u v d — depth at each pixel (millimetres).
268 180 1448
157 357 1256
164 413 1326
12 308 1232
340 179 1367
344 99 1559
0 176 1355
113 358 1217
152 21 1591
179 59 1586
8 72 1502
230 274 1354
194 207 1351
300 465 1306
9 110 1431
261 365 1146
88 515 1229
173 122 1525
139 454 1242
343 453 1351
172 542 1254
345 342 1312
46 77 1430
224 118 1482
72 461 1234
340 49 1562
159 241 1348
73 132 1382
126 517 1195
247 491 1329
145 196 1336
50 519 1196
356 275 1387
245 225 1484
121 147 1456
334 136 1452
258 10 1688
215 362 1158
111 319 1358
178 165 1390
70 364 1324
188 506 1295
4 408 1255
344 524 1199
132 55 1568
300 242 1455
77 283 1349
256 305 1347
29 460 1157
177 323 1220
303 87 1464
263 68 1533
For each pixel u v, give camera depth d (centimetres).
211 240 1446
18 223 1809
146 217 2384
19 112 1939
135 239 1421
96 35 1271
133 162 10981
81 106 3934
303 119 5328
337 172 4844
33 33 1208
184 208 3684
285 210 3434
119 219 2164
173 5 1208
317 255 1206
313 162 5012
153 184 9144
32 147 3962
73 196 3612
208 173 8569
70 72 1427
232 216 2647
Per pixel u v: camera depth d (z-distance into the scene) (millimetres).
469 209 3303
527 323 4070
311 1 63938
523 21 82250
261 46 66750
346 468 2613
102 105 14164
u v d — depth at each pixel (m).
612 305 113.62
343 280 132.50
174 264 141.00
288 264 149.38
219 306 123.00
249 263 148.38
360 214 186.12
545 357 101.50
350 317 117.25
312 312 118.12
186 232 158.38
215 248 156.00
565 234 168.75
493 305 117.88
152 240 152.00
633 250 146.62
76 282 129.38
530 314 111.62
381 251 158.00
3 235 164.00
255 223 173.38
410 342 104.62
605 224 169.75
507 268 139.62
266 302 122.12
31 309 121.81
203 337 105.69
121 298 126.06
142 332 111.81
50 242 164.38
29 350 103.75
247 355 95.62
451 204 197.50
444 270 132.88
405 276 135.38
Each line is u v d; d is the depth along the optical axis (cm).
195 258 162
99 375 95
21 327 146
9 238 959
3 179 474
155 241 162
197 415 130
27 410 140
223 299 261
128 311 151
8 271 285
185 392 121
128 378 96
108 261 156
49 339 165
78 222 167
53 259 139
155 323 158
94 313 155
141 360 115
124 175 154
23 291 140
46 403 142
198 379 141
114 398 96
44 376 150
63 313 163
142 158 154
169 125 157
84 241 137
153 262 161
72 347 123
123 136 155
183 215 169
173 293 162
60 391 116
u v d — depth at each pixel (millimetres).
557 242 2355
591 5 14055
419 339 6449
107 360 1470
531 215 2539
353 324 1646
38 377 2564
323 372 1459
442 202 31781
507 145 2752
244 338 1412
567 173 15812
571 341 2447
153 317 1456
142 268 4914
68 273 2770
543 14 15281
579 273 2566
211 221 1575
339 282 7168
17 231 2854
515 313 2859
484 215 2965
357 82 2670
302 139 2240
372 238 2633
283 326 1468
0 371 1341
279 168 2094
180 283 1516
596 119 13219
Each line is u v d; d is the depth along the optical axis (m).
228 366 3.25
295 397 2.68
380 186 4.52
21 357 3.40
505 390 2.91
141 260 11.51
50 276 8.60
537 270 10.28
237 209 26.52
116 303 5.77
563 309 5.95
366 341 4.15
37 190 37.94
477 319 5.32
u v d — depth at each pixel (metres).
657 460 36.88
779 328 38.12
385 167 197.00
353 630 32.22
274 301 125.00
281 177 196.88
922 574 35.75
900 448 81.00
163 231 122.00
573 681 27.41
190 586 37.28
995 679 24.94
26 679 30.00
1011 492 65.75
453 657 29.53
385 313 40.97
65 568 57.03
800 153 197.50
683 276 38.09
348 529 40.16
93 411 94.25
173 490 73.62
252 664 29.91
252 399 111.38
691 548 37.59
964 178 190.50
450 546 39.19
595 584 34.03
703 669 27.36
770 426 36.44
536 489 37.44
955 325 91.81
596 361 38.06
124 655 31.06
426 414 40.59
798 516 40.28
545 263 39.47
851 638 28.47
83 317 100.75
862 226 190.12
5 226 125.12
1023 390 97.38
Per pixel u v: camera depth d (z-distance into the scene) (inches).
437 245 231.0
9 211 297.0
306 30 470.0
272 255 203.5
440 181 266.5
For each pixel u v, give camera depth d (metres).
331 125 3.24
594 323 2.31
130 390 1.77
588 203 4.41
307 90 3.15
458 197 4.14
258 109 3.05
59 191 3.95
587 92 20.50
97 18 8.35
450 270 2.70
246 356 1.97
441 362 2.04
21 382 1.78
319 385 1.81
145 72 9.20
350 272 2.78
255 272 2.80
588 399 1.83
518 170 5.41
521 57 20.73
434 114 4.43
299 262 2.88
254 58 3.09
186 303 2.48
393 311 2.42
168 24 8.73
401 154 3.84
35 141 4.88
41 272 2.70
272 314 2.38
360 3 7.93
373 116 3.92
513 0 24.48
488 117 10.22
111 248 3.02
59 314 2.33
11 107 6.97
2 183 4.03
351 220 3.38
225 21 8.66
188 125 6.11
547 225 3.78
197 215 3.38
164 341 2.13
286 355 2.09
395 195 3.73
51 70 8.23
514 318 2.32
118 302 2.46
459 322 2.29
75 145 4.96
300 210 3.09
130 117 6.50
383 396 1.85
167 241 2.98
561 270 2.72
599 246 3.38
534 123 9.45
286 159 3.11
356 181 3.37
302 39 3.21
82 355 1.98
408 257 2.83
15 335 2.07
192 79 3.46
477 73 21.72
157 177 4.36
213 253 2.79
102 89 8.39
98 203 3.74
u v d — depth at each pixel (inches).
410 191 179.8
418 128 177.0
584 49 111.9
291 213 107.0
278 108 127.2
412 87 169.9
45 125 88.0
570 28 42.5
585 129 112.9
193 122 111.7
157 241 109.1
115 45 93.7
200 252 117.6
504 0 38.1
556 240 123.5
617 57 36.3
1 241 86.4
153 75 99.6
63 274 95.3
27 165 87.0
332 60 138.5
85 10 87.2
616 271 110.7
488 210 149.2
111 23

> **What the task requires**
Give back exactly the lines from the one that contains "595 584 34.03" to the end of the material, both ends kept, and no other line.

> **Written response**
595 584 34.03
703 669 27.36
770 426 36.44
536 489 37.44
955 325 91.81
596 361 38.06
124 655 31.06
426 414 40.59
798 516 40.28
545 263 39.47
851 638 28.47
83 317 100.75
862 226 190.12
5 226 125.12
1023 390 97.38
Per pixel u v: camera depth d (z-distance into the scene) (inches).
437 245 231.0
9 211 297.0
306 30 470.0
272 255 203.5
440 181 266.5
For each pixel u v, give camera depth d (metres).
331 125 3.24
594 323 2.31
130 390 1.77
588 203 4.41
307 90 3.15
458 197 4.14
258 109 3.05
59 191 3.95
587 92 20.50
97 18 8.35
450 270 2.70
246 356 1.97
441 362 2.04
21 382 1.78
319 385 1.81
145 72 9.20
350 272 2.78
255 272 2.80
588 399 1.83
518 170 5.41
521 57 20.73
434 114 4.43
299 262 2.88
254 58 3.09
186 303 2.48
393 311 2.42
168 24 8.73
401 154 3.84
35 141 4.88
41 272 2.70
272 314 2.38
360 3 7.93
373 116 3.92
513 0 24.48
488 117 10.22
111 248 3.02
59 314 2.33
11 107 6.97
2 183 4.03
351 220 3.38
225 21 8.66
188 125 6.11
547 225 3.78
197 215 3.38
164 341 2.13
286 355 2.09
395 195 3.73
51 70 8.23
514 318 2.32
118 302 2.46
459 322 2.29
75 145 4.96
300 210 3.09
130 117 6.50
383 396 1.85
167 241 2.98
561 270 2.72
599 246 3.38
534 123 9.45
286 159 3.11
356 181 3.37
302 39 3.21
82 355 1.98
408 257 2.83
15 335 2.07
192 79 3.46
477 73 21.72
157 177 4.36
213 253 2.79
102 89 8.39
98 203 3.74
u v d — depth at each pixel (inches).
410 191 179.8
418 128 177.0
584 49 111.9
291 213 107.0
278 108 127.2
412 87 169.9
45 125 88.0
570 28 42.5
585 129 112.9
193 122 111.7
157 241 109.1
115 45 93.7
200 252 117.6
504 0 38.1
556 240 123.5
617 57 36.3
1 241 86.4
153 75 99.6
63 274 95.3
27 165 87.0
332 60 138.5
85 10 87.2
616 271 110.7
488 210 149.2
111 23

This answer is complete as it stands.